*Данные для проверки*:
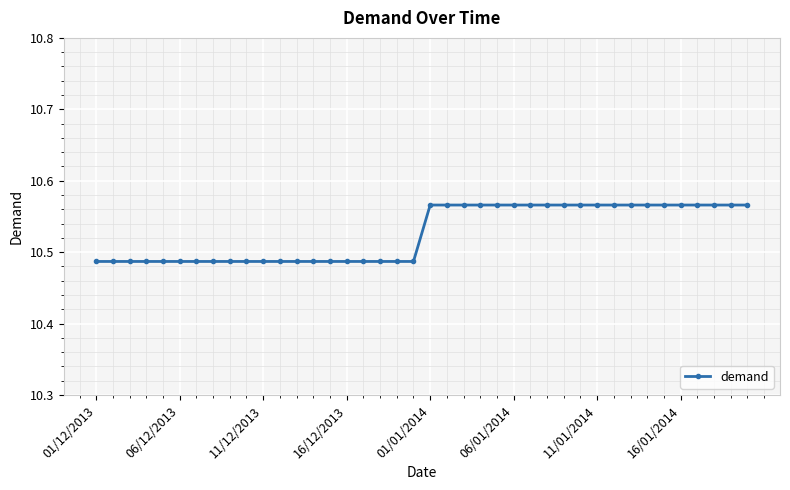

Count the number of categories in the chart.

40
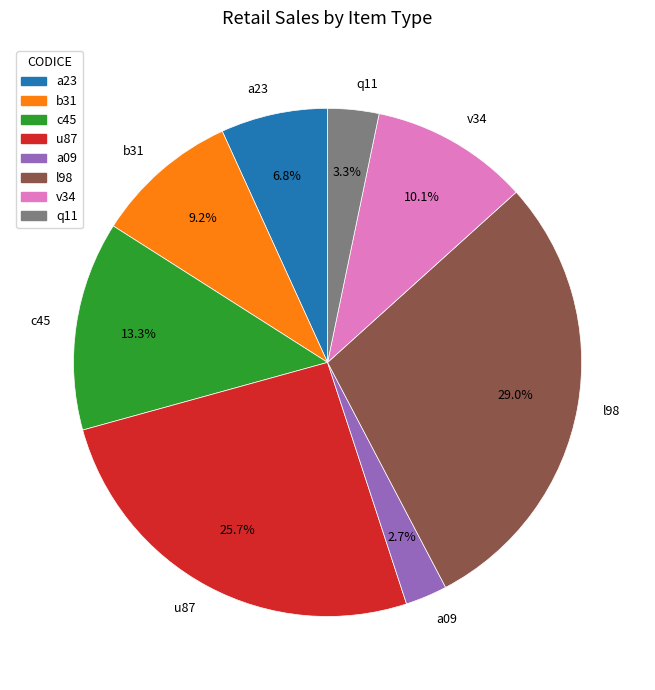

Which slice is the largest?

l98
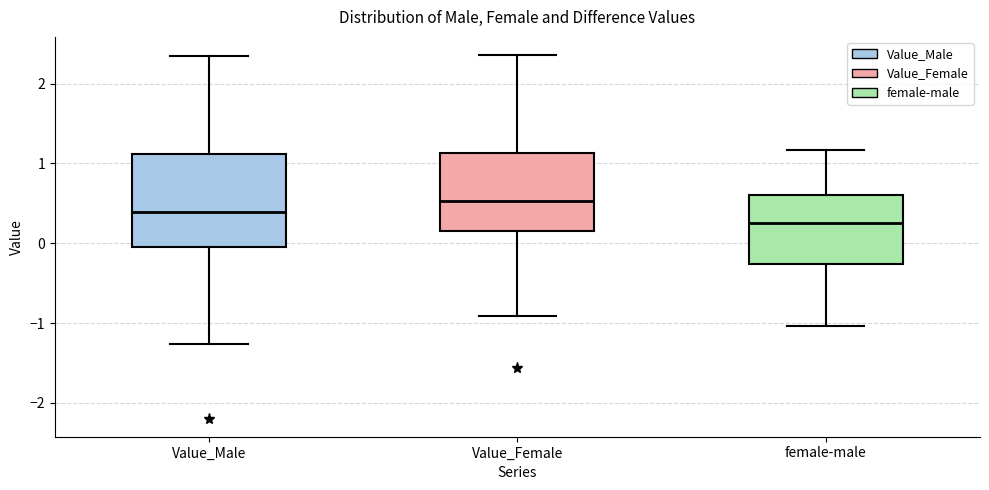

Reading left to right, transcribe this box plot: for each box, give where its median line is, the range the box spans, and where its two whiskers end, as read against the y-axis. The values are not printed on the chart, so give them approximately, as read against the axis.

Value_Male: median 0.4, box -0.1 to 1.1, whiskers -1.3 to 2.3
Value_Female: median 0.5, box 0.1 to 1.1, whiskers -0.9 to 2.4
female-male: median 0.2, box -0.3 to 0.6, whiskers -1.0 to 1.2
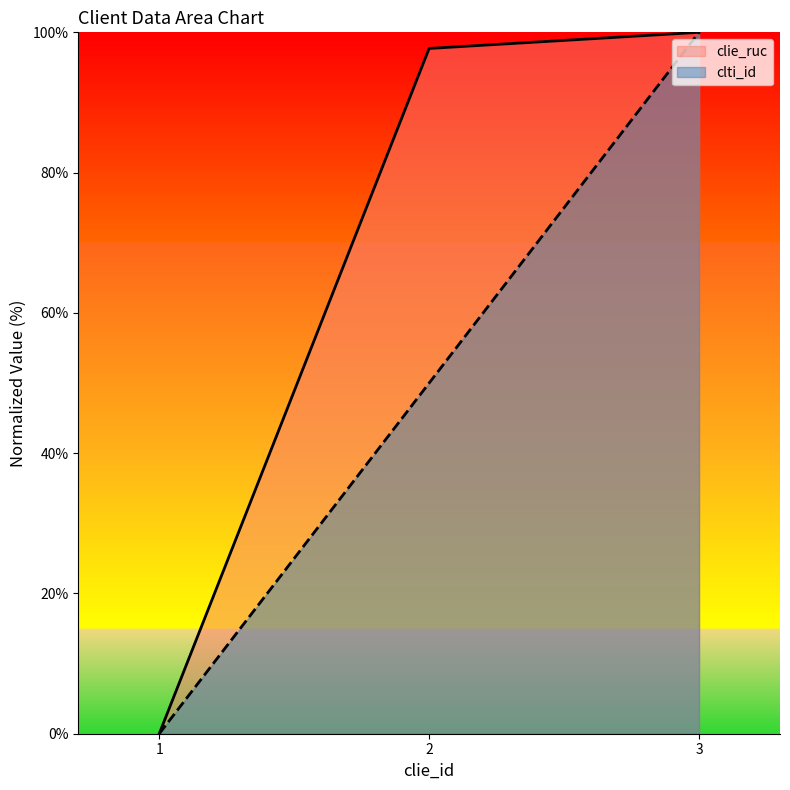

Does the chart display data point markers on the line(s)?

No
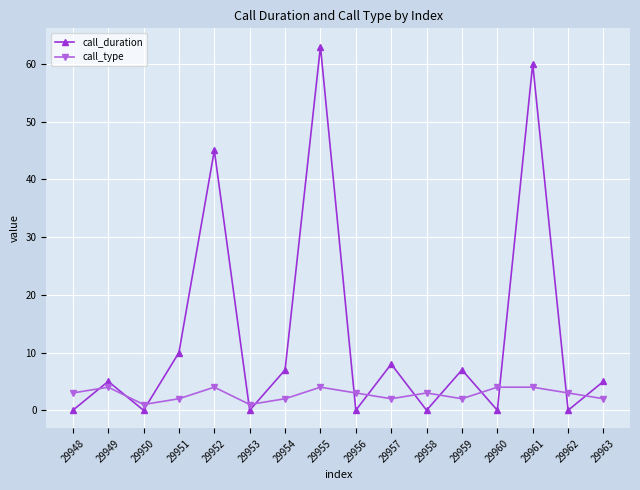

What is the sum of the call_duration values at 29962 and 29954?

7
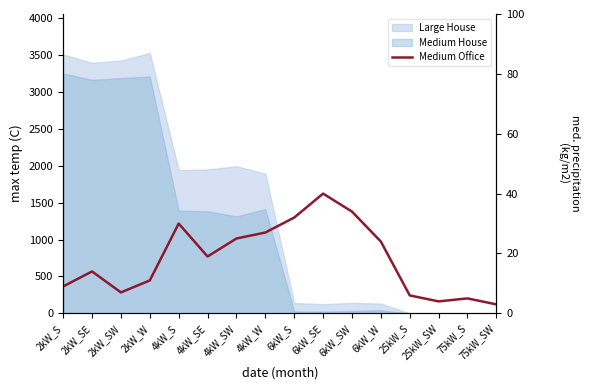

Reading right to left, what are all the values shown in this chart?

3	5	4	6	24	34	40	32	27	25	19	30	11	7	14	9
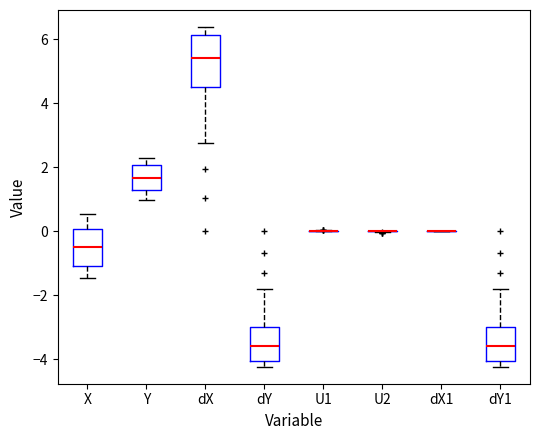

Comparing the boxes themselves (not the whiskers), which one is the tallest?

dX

*Задание*: Выведите все пункты выше без единого изменения, опустив изображения.

*Письменный ответ*:
Count the number of categories in the chart.

40

Which slice is the largest?

l98

Reading left to right, transcribe this box plot: for each box, give where its median line is, the range the box spans, and where its two whiskers end, as read against the y-axis. The values are not printed on the chart, so give them approximately, as read against the axis.

Value_Male: median 0.4, box -0.1 to 1.1, whiskers -1.3 to 2.3
Value_Female: median 0.5, box 0.1 to 1.1, whiskers -0.9 to 2.4
female-male: median 0.2, box -0.3 to 0.6, whiskers -1.0 to 1.2

Does the chart display data point markers on the line(s)?

No

What is the sum of the call_duration values at 29962 and 29954?

7

Reading right to left, what are all the values shown in this chart?

3	5	4	6	24	34	40	32	27	25	19	30	11	7	14	9

Comparing the boxes themselves (not the whiskers), which one is the tallest?

dX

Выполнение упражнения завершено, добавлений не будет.